Its my first day in Argentina and also my first day of straightening my hair since we left home 4 weeks ago! It feels so nice not to have a full on lions mane on my head! Yesterday we said a sad farewell to Brazil, but we are excited for the next part of the adventure in Argentina. We are staying in a lovely little hostel here in Puerto Iguazu (the town closest to the waterfalls on the Argentinian side) called Bambu, and last night we sat at the bar eating (very delicious) pizza, drinking beer and sharing stories with other backpackers. We woke this morning for breakfast, and saw they were serving RICE AND BEANS! WTF? Is this normal? We opted for a slice of toast and cup of coffee instead! And then on to the falls it is… (But first a little about our border crossing!)
Crossing the border from Foz De Iguazu to Argentina is meant to be pretty simple but surprise surprise, for us it seemed to take a really long time! We were told by the hostel which stop to go to and that the bus was every 30 minutes, but after an hour one still hadn’t come. We attempted to ask people at the bus stop if this was the correct place and they told us it was, so we waited (in 30° heat with nowhere to sit may I add). After about 15 minutes we saw a bus coming down the hill saying Argentina, but it didnt stop, it was too full. So we waited again, and after about 30 mins another one came. It was also extremely full but he stopped anyway and we managed to squeez just inside the front door with all of our luggage. At the Brazilian side of the border we had to get off as we needed an exit stamp and when we got off the bus drove away and left us! Even though it took us 2 minutes to get the stamp. So there we were waiting again. Luckily another bus came after not too long and we jumped on and this one actually waited for us at the Argentinian border so we arrived finally, around 4 hours later than we had expected to!
The Falls –
The bus takes about 45 minutes from the terminal and costs A$150 (£7) return, which you have to pay in cash. The entrance to the park costs A$500 (£22) and also has to be paid in cash. I’d highly recommended getting cash out the night before your trip as we spent over an hour running around town trying to get enough cash out as one bank had ran out of money, the other had a HUGE queue and then we realised we could only take A$2000 out and that wasn’t enough for both of us so we had to go back and get another bank card to take out more, which was a bit of a stressful start to the day.

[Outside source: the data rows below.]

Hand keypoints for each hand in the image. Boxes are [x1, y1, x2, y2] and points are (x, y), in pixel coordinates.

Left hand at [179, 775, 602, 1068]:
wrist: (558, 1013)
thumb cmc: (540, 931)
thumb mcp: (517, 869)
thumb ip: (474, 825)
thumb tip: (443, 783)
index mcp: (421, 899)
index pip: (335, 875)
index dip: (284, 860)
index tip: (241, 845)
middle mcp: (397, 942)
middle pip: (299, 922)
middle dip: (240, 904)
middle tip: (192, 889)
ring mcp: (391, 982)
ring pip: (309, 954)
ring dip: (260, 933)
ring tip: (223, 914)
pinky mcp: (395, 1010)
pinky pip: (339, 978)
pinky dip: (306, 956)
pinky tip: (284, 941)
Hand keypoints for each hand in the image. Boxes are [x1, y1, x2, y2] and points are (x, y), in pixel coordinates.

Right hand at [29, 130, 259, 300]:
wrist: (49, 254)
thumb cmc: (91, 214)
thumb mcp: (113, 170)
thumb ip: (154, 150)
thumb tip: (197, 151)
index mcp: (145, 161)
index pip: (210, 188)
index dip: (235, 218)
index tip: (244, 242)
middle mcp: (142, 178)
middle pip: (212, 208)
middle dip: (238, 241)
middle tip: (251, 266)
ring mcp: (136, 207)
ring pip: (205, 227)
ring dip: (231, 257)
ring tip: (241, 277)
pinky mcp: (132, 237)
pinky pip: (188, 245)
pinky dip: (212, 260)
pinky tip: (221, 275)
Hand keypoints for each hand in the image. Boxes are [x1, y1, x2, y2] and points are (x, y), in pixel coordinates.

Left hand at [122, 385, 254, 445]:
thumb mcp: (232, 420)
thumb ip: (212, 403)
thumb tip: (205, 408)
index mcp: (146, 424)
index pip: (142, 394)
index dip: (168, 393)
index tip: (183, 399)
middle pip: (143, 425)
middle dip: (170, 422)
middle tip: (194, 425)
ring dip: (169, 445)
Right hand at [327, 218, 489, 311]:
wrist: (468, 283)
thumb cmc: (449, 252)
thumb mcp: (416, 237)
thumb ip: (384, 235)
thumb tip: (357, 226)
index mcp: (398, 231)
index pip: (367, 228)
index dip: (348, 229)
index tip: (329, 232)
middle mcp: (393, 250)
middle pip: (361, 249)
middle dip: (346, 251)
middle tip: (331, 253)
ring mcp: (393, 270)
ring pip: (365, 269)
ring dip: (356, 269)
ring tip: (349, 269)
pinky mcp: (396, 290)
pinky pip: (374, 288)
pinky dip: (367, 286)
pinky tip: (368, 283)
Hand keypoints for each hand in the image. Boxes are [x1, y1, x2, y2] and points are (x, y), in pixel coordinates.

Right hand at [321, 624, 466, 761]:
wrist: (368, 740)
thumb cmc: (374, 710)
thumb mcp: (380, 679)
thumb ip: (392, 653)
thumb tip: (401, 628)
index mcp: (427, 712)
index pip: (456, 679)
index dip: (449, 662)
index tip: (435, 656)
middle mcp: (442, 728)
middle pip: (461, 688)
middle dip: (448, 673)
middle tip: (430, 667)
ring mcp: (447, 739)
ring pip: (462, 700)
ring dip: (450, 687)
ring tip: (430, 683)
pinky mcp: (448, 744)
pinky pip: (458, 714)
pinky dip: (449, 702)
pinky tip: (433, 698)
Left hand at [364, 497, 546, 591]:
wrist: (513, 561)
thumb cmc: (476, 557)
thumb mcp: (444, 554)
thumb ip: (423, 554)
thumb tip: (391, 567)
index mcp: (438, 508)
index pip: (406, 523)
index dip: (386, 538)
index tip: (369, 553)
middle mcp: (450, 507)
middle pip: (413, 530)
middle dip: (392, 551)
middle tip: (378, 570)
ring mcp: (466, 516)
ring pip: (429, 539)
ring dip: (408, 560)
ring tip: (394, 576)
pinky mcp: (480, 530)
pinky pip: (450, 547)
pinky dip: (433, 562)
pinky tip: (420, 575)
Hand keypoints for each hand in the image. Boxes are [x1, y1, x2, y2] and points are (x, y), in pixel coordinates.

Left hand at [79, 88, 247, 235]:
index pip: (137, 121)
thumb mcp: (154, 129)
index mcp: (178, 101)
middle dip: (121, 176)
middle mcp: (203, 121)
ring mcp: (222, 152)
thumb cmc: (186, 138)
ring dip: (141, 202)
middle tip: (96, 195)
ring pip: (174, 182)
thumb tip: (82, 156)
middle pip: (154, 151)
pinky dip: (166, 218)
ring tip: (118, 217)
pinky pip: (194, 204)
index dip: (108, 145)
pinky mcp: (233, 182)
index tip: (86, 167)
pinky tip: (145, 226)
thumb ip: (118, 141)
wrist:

We arrived at the national park around mid-day (again, later than we had planned due to the cash machine debacle). Around 80% of the waterfalls are on the Argentinian side and there is a lot more walking so you need alot more time here than you do on the Brazil side. I’d recommend giving yourself around 6-7 hours (and wear comfortable shoes). There are 2 main trails, the Superior and the Inferior – basically meaning upper and lower – which allow you to view the waterfalls from both the bottom and the top. Along the trails there are many lookout points, and I guess maybe it’s because its a lot bigger here, but it never felt too crowded or cramped as it had on the Brazil side. We wandered around the trails being more utterly amazed at each view than we had been at the previous one. It somehow just managed to get better and better!
Seeing them from the top or the bottom however wasn’t enough for us. We wanted to get up close and personal! So we booked on to do the boat ride. As we were walking along the path to the departure point we saw people coming off dripping wet but smiling ear to ear, then saw another boat almost disappear underneath one of the falls. We couldn’t wait to get in! And it was without a doubt the most fun if had since arriving here! You get seriously wet, but its so exhilarating to be submerged under the power of the water and look up at it from the bottom, crashing down on top of you. Scott’s sunglasses will forever lie in the Iguazu river having come flying off his face with a big spray of water. Word of warning, you may want to bring a spare set of clothes and also take your shoes off before you go on!
There is another trail which takes you to the very top of the Devils Throat, which is the biggest part of the falls. We saved this one for last and I’m so glad we did as this absolutely was the climax! You need to take a little train up and then walk along a pretty lengthy boardwalk across the river, but as you are nearing the top you begin to hear the thundering roar of the water cascading down 80m. Its deafening! What you see first is the spray billowing up from what looks like a crater on top of a volcano. As you get closer and look over that edge its just unreal. Just utterly mindblowing. Again what struck me was the sheer volume of water, I couldn’t believe that it just continues to fall at that speed every day and every night! Its completely mesmerising to watch, like fire, and as I stood there I thought to myself that I would never forget that moment.
After seeing the panoramic view from Brazil I kind of thought I would know what to expect when we saw it from this side but this 100% was not the case! Seeing this unfathomable creation of other nature is something you can never prepare yourself for and something I will never being to be able to put into words. Its impossible to explain how it makes you feel, like you have just been given an impossibly valueable gift. I’ve seen a lot of waterfalls in my life and I’m sure I will see many more, but I genuinely dont think anything will ever compare to that! But hey, I’ll keep searching!